WHAT THE TASK ASKS:
Without any alteration, retype the records that appear below.

RECORD EXTRACTS:
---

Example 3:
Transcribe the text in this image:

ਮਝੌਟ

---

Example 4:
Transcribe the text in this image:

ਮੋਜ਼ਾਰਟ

SOLUTION FOR THIS PROBLEM:
---

Example 3:
Transcribe the text in this image:

ਮਝੌਟ

---

Example 4:
Transcribe the text in this image:

ਮੋਜ਼ਾਰਟ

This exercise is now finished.